The introduction of AI, stronger tech and the innovative breed of growth hackers combine for a perfect storm of marketing magic.
In Conclusion
Some of the biggest, most well-known companies relied on growth hacking to put them on the map, including Facebook, Dropbox, and Airbnb, to name just a few.
Growth hacking requires innovation, creativity, tools, drive, a strong knowledge of your product and audience and hard work. The payoff is a business that thrives. True growth hacking is a commitment to think outside the box, methodically work strategies until they either succeed or are set aside for more effective alternatives.

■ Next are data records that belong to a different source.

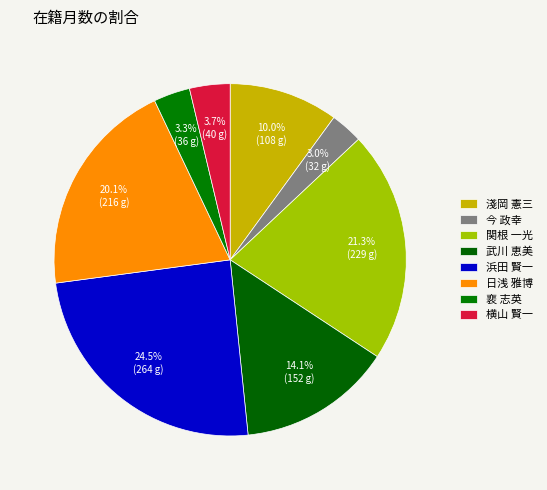

What is the smallest slice in the pie chart?

今 政幸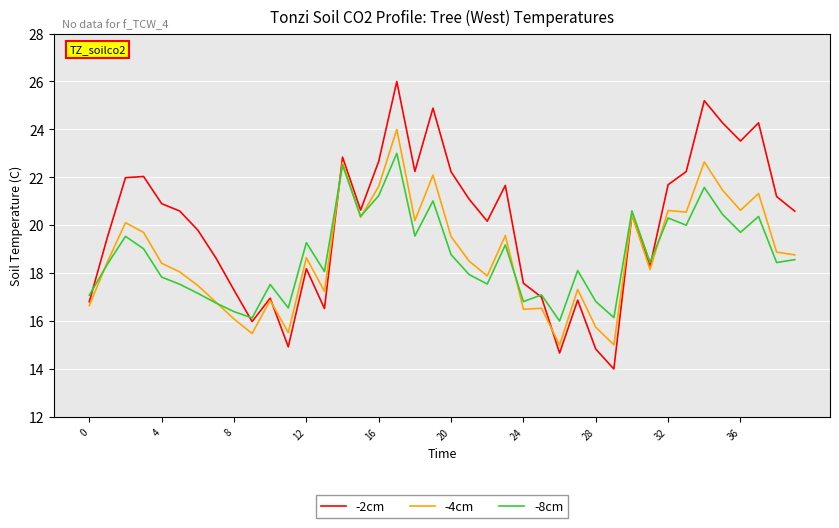

What is the smallest value displayed?

14.0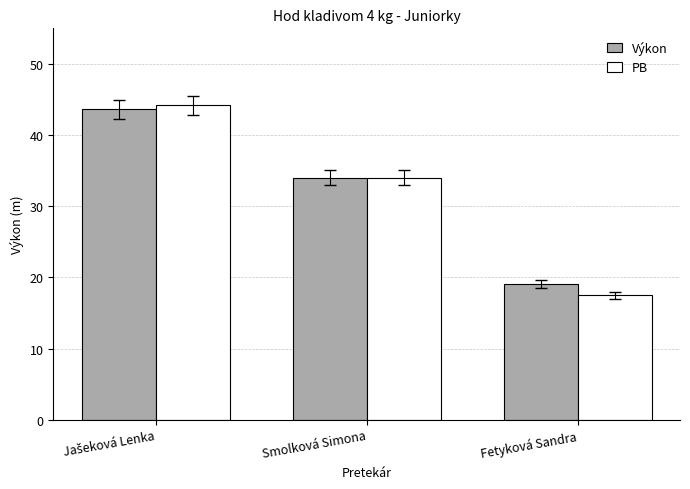

Read the Výkon value at Fetyková Sandra.

19.1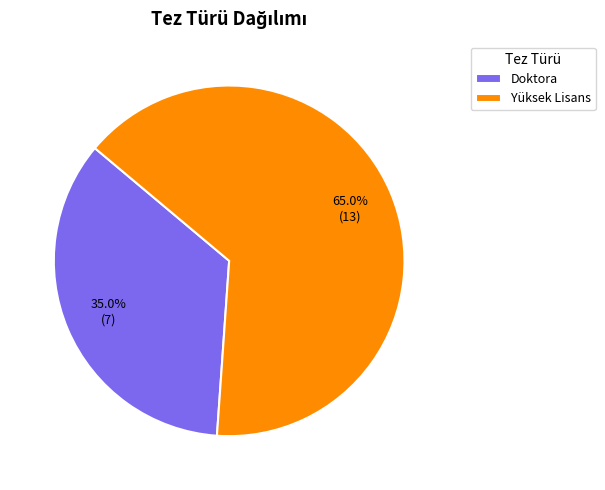

What is the largest slice in the pie chart?

Yüksek Lisans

A key distinction between a growth hacker and a “normal” marketer is the growth hacker immediately focuses on customer retention. Most marketers focus on creating successful campaigns. The key metric is the return on those campaigns. Growth hackers build retention strategies into the heart of the marketing, ensuring that churn doesn’t undo the benefit of their original efforts.
Summary:
What is Growth Hacking?
A growth hacker is singularly focused on growth, specifically fast growth. There are no other metrics to track if a business fails because of a lack of growth. A growth marketer is driven, passionate about results (and ideally the product) and accountable for those results. Growth hacking is an experiment-driven strategy, designed to discover the most effective methods to grow a business quickly. The process combines marketing, development, engineering, data, design and analytics. It is a mindset as well as a strategic approach. Statistics: Data drives their strategy and success. Basic knowledge of statistics is beneficial to growth-hacking marketers.Data Modeling: Data, without organization, visualization and insight, is useless. Learning to model data, either with platforms designed specifically for this task or simply in Excel, is a skill that will make a growth hacker’s work easier. Programming/Coding: Growth hackers don’t need to be able to program in every language and become an overnight techie. They can work quicker and more efficiently, however, if they are able to perform some basics, such as building split tests, adding pixels, troubleshooting basic glitches, etc. Scraping: The Internet is a wealth of information and resources. Scraping content is an efficient method to harness the power of that information. Why Growth Hacking? Entering a market that isn’t competitive won’t produce big results. To win big, you have to play big, which means entering a crowded, noisy and competitive market. To gain traction quickly and grab your market share, you must move fast. You have a small window to make things happen if your business is to survive. Growth hacking moves you there quickly. Your only goal is to find affordable, scalable strategies to attract more users. All other distractions should be ignored.